Split on Connection Status
Because these contacts are already in your pipeline, no qualification needed. Just go straight to checking connection status. FirstTouch can be configured to assign actions to the Contact or Company owner in HubSpot, so you know the right person is the one sending outreach.
Send connections and messages (with approval)
Shoot a quick connection request or message. You can even include context from the page they were visiting, by having FirstTouch’s AI read the URL from the “Last page seen” property in HubSpot.
Customer Welcome and Onboarding

The handoff from Sales to Customer Success is a huge point of failure at most companies. The customer has spent days or weeks developing a relationship with the sales rep, and is now being passed off to a new person that they have never met and with whom they have no rapport.
You can start building that relationship as soon as the deal closes by having their new CS rep connect with and welcome them via LinkedIn message!
At this point, you probably get the logic behind the FirstTouch flow builder, so instead, I want to show what a personalized message could look like. Purple highlighted text is dynamic tokens. Green is AI prompting. Everything else stays just the way you wrote it.

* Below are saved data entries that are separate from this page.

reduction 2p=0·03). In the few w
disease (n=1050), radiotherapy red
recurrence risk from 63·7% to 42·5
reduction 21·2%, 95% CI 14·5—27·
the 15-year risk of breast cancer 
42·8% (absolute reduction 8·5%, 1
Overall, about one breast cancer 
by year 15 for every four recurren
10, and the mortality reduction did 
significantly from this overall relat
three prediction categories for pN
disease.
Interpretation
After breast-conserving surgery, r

Interested in trying it yourself?
When I first saw this functionality I couldn’t wait to get my hands on it. Here’s how you can get started:
Sign up for a free FirstTouch account and see the HubSpot integration for yourself.
Register for the FirstTouch Onboarding Workshop to see how it works in practice.
I’ll be running bi-weekly Onboarding Workshops alongside FirstTouch Co-Founder Jared Mintzlaff starting on Tuesday, April 21 where we will be helping new users get set up and launch their first flow.
What does my new role mean for Hubsessed?
Don’t worry, Hubsessed will remain the independent educational resource that you’ve come to know and love. When I joined FirstTouch, I let them know that this was important to me and that I wanted to continue to build this community.
I’ll still be writing weekly newsletters and offering courses and live bootcamps (like the upcoming Attribution Unlocked bootcamp, happening May 6-27).
Looking forward to continuing to share in-depth guides, app reviews, product updates, and strategy and analysis for years to come!